Our playground will be inside a new controller method (SportsController::players()) which maps to the route with the /players path. Refer to Chapter 2, Creating Your First Module, for a refresher on how to create routes if you don't remember.

The first thing we'll do is create a simple query that loads all the players and outputs them inside a table. We'll stick to only showing the player names for simplicity:

/**

* Renders a table of players.

*/

public function players() {

  $query = $this->database->select('players', 'p')

    ->fields('p');

  $result = $query->execute()->fetchAll();

  $header = [$this->t('Name')];

  $rows = [];

  foreach ($result as $row) {

    $rows[] = [

      $row->name

    ];

  }

  $build = [];

  $build[] = [

    '#theme' => 'table',

    '#header' => $header,

    '#rows' => $rows,

  ];

  return $build;

}

All of this should already be familiar to you. We are running the query and preparing the data for a table, using the table theme hook to render it. You'll note that we are creating a $build array so that we can include more things in the final output.
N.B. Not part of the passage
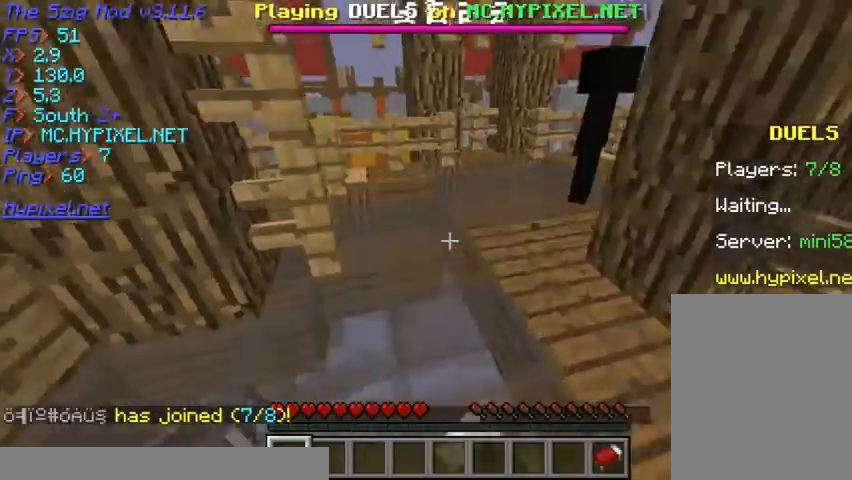
{"keys": ["w"], "mouse": ["left", "right"], "events": [[200, "mouse_left", "up"], [433, "mouse_left", "down"]]}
By navigating to /players, we should now already see a table with our player names. This will be our baseline from which to explore pagers.

Pagers work by storing some information regarding a query in the global state, namely the total number of items to be paged, the limit of items per page, and an identifier for the respective pager (so we can potentially have multiple pagers at once). All of this information is set using the following code (you don't have to add this anywhere now):

pager_default_initialize($total, $limit, $element = 0);  

Moreover, the current page is determined by the query parameter in the URL, named page.

Once the pager is initialized, we have a pager render element we can use to easily render a themed pager that uses this information and builds all the necessary links to move between the pages. As query builders, we then have to read the current page and use that inside our query.

However, there is a much simpler way to work with pagers, and that is using select extenders. These are decorator classes for the SELECT query class we've seen before, and they allow us to decorate it with an extra piece of functionality, such as pagers or sorting; they encapsulate the necessary functionality for handling pagers in the query. So, let's see it in action.

Here is how our player query would look using the PagerSelectExtender:

$limit = 5; // The number of items per page.

$query = $this->database->select('players', 'p')

  ->fields('p')

  ->extend('DrupalCoreDatabaseQueryPagerSelectExtender')

  ->limit($limit);

$result = $query->execute()->fetchAll();  

As you can see, we have an extend() method on the SELECT query builder which allows us to pass the name of the class that will decorate the resulting SELECT query class. This also provides us with a new method called limit(), through which we specify the number of records to load per page. Under the hood, it uses the range() method we saw earlier. Moreover, when running the query, it initializes the pager for us using pager_default_initialize(), and even determines the current page all on its own. So typically, you'll use the extender directly.

The Decorator Pattern

The Decorator Pattern is an object-oriented programming design pattern that allows us to statically or dynamically add behavior to an existing object without altering how it, or other objects of the same class, behaves inside. A decorator essentially wraps an existing object to provide extra functionality from the outside.

So, all we need to do now is render the following pager (below the table):

$build[] = [

  '#type' => 'pager'

];

Positively rocket science, right? Not really. If we refresh the page, we should now see only five players in the table, and also a pager below it.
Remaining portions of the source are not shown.